EXTRACTED MATERIAL ▸
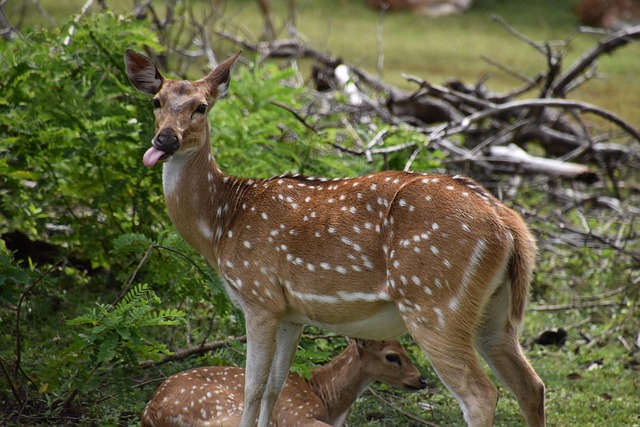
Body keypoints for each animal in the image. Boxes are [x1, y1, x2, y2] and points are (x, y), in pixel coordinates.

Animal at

* * *

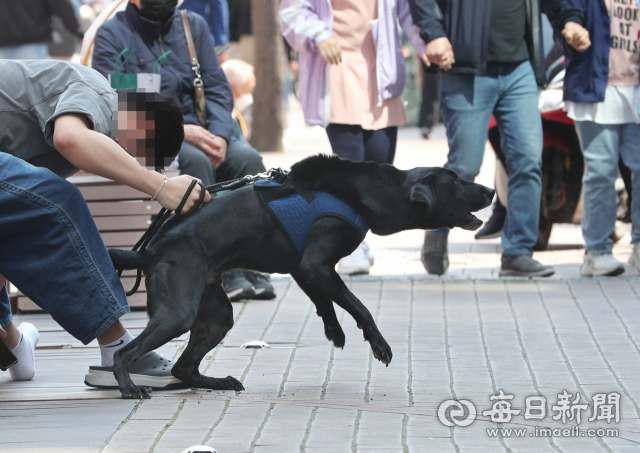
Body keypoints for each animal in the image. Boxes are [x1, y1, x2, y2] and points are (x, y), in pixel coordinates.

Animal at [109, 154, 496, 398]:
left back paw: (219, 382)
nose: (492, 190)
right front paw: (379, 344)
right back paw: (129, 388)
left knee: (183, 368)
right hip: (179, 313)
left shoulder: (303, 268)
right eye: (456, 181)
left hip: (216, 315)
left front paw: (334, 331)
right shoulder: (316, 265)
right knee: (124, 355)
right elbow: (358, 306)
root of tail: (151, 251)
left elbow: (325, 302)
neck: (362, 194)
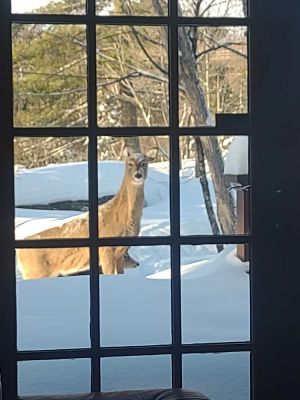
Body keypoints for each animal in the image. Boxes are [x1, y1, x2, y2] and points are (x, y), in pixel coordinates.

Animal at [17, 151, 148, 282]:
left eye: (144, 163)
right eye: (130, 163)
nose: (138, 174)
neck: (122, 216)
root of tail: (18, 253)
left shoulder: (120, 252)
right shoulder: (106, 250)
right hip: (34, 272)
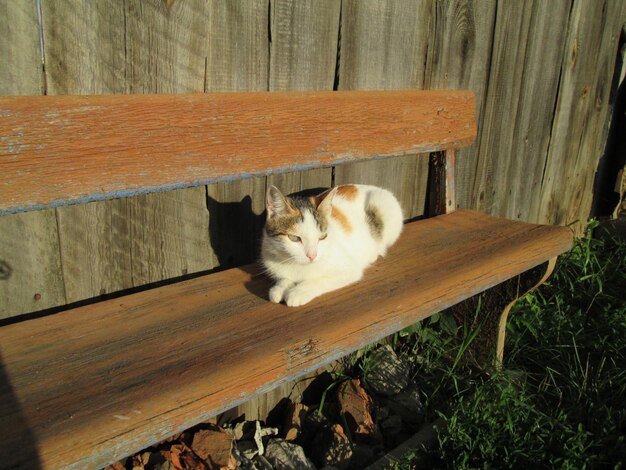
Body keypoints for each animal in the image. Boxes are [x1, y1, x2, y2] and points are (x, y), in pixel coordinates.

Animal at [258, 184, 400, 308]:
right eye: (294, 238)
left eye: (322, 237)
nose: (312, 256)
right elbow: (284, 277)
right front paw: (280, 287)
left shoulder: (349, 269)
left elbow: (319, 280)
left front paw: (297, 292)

TASK INSTRUCTIONS ▸
Search the data for "left". Copy each line that has it.

OUTPUT FOR THIS EXERCISE ▸
left back paw: (219, 382)
left knee: (183, 368)
left shoulder: (303, 268)
left hip: (216, 315)
left front paw: (334, 331)
left elbow: (325, 302)
left eye: (144, 163)
left shoulder: (120, 252)
left eye: (322, 237)
left shoulder: (349, 269)
left elbow: (319, 280)
left front paw: (297, 292)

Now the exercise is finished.